Et alibi aliorum plurimorum sanctorum Martyrum et Confessorum, atque sanctarum Virginum. R. Deo gratias.

And elsewhere many other holy martyrs and confessors and holy virgins - thank God.

Multiply this by 52, since there are 52 weeks in a year.

THEN add that while it may indeed take a saint more than a century to get canonised, there are usually no single years in which saints are not being canonised.

THEN add that canonisation is not a posthumous sacrement to get someone out of purgatory, it's a posthumous declaration someone never went there in the first place.

"everybody else"

Everybody except the actual saints - yes.

Everybody except the canonised saints (who are just a portion of the actual ones) - no. Big difference.
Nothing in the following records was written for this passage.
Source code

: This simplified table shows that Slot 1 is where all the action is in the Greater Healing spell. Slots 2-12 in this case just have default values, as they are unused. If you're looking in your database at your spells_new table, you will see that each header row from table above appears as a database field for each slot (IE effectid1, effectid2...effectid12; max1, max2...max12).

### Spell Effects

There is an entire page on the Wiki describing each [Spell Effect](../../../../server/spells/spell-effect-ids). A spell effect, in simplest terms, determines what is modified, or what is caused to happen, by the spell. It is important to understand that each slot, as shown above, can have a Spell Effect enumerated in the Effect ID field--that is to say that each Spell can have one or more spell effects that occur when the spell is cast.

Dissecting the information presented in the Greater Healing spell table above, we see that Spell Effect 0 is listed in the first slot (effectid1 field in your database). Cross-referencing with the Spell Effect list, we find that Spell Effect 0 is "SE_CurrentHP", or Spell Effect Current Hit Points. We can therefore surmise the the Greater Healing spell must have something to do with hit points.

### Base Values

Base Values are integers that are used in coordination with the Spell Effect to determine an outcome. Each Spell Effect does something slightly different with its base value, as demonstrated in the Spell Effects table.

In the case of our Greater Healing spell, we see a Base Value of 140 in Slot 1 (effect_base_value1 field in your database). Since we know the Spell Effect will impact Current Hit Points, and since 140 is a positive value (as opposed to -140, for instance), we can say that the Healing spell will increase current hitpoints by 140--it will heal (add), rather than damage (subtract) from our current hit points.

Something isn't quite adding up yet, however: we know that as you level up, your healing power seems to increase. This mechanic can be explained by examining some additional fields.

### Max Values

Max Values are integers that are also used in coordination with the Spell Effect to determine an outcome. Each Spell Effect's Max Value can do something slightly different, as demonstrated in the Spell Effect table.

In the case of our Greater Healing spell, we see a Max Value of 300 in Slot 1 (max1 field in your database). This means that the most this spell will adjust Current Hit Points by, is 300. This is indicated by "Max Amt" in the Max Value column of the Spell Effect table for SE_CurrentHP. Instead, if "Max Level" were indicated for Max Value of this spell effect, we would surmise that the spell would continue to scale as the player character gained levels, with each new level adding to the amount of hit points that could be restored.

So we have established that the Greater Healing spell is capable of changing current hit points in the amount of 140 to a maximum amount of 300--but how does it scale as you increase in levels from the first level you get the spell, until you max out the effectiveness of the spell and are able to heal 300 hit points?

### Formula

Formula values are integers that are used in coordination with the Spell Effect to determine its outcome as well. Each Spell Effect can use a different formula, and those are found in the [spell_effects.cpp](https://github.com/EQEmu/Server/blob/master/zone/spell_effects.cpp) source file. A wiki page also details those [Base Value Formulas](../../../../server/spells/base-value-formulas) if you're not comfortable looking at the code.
You don't need to have a canonisation to escape purgatory.

And no, purgatory does NOT negate one sacrifice on Calvary, that is calumny.

Everyone who makes it to Heaven, directly or via Purgatory, does so for the merits of Christ on Calvary.
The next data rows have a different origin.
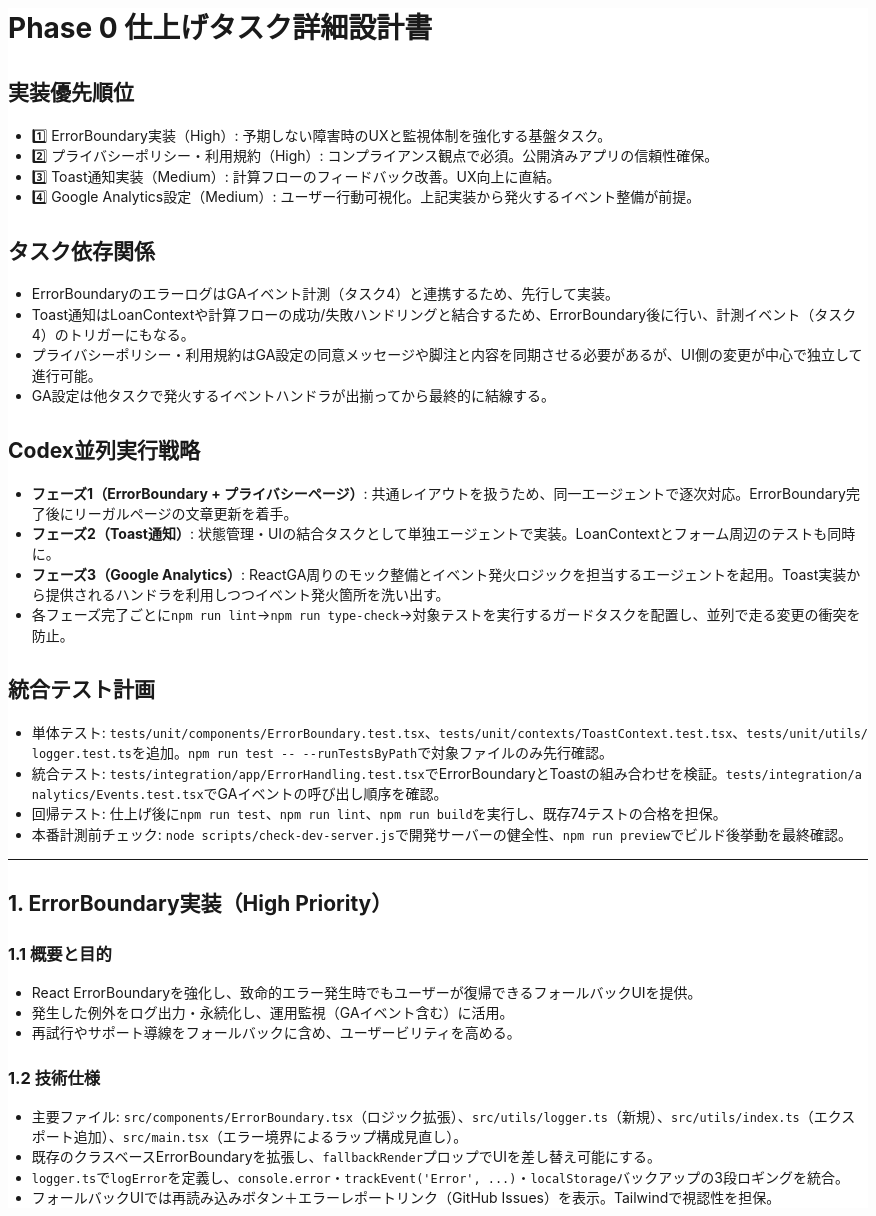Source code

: # Phase 0 仕上げタスク詳細設計書

## 実装優先順位
- 1️⃣ ErrorBoundary実装（High）: 予期しない障害時のUXと監視体制を強化する基盤タスク。
- 2️⃣ プライバシーポリシー・利用規約（High）: コンプライアンス観点で必須。公開済みアプリの信頼性確保。
- 3️⃣ Toast通知実装（Medium）: 計算フローのフィードバック改善。UX向上に直結。
- 4️⃣ Google Analytics設定（Medium）: ユーザー行動可視化。上記実装から発火するイベント整備が前提。

## タスク依存関係
- ErrorBoundaryのエラーログはGAイベント計測（タスク4）と連携するため、先行して実装。
- Toast通知はLoanContextや計算フローの成功/失敗ハンドリングと結合するため、ErrorBoundary後に行い、計測イベント（タスク4）のトリガーにもなる。
- プライバシーポリシー・利用規約はGA設定の同意メッセージや脚注と内容を同期させる必要があるが、UI側の変更が中心で独立して進行可能。
- GA設定は他タスクで発火するイベントハンドラが出揃ってから最終的に結線する。

## Codex並列実行戦略
- **フェーズ1（ErrorBoundary + プライバシーページ）**: 共通レイアウトを扱うため、同一エージェントで逐次対応。ErrorBoundary完了後にリーガルページの文章更新を着手。
- **フェーズ2（Toast通知）**: 状態管理・UIの結合タスクとして単独エージェントで実装。LoanContextとフォーム周辺のテストも同時に。
- **フェーズ3（Google Analytics）**: ReactGA周りのモック整備とイベント発火ロジックを担当するエージェントを起用。Toast実装から提供されるハンドラを利用しつつイベント発火箇所を洗い出す。
- 各フェーズ完了ごとに`npm run lint`→`npm run type-check`→対象テストを実行するガードタスクを配置し、並列で走る変更の衝突を防止。

## 統合テスト計画
- 単体テスト: `tests/unit/components/ErrorBoundary.test.tsx`、`tests/unit/contexts/ToastContext.test.tsx`、`tests/unit/utils/logger.test.ts`を追加。`npm run test -- --runTestsByPath`で対象ファイルのみ先行確認。
- 統合テスト: `tests/integration/app/ErrorHandling.test.tsx`でErrorBoundaryとToastの組み合わせを検証。`tests/integration/analytics/Events.test.tsx`でGAイベントの呼び出し順序を確認。
- 回帰テスト: 仕上げ後に`npm run test`、`npm run lint`、`npm run build`を実行し、既存74テストの合格を担保。
- 本番計測前チェック: `node scripts/check-dev-server.js`で開発サーバーの健全性、`npm run preview`でビルド後挙動を最終確認。

---

## 1. ErrorBoundary実装（High Priority）

### 1.1 概要と目的
- React ErrorBoundaryを強化し、致命的エラー発生時でもユーザーが復帰できるフォールバックUIを提供。
- 発生した例外をログ出力・永続化し、運用監視（GAイベント含む）に活用。
- 再試行やサポート導線をフォールバックに含め、ユーザービリティを高める。

### 1.2 技術仕様
- 主要ファイル: `src/components/ErrorBoundary.tsx`（ロジック拡張）、`src/utils/logger.ts`（新規）、`src/utils/index.ts`（エクスポート追加）、`src/main.tsx`（エラー境界によるラップ構成見直し）。
- 既存のクラスベースErrorBoundaryを拡張し、`fallbackRender`プロップでUIを差し替え可能にする。
- `logger.ts`で`logError`を定義し、`console.error`・`trackEvent('Error', ...)`・`localStorage`バックアップの3段ロギングを統合。
- フォールバックUIでは再読み込みボタン＋エラーレポートリンク（GitHub Issues）を表示。Tailwindで視認性を担保。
The Blessed Virgin, free from all sin, both original and personal, was also so freed because of same merits - applied in advance.

Also, the saints who make it to Heaven without purgatory are getting to Heaven through the sacraments.

St Maria Goretti was martyred after receiving baptism as a small child, then confirmation and then five times Communion, not sure how many confessions, but not many.

It was through these sacraments Christ gave her the grace to prefer martyrdom to sin, and to offer up her martyrdom for the salvation of her killer. This event happened in 1902, and her repenting killer died after a holy life after prison, in 1968, the year when I was born. So much for comparing sacraments to "IV-drip".

If Roman Catholic teaching on Purgatory is a "terrible falsehood" what teaching on Purgatory is correct?

Purgatory is Biblical : II Maccabees 12, Tobit 4, and I Cor 3:14 If what he has built survives, he will receive a reward. 15 If it is burned up, he will suffer loss. He himself will be saved, but only as if through the flames.

It is previously mentioned this applies to those who have built on the right foundation, in case you were trying to consider flames as those of damnation and "saved" as denying thnetopsychism rather than as affirming salvation.

One more, if you die a small child but baptised, or if you die after baptism as having trisomy 21 and some similar conditions, you are guaranteed Heaven. If you die early enough, you will have no personal sins even venial ones after baptism and so you will not even go through purgatory.

Your "finally" gets the subtitles garbled.

"most of Roman Catholicism z'right are tide change and paganism"

I don't know what you said that subtitling got as "tide change", but paganism is clear enough and you were not speaking of "right" but of "rite".

Well, no.

Hislop's The Two Babylons was published in 1853, before there was any accurate extra-Biblical knowledge of Babylon to speak of.

In other words, you are perpetuating a lie, where original liar could have been just ignorant (but chose to include guess work and loose parallels), but you have an opportunity to get rid of such ignorance.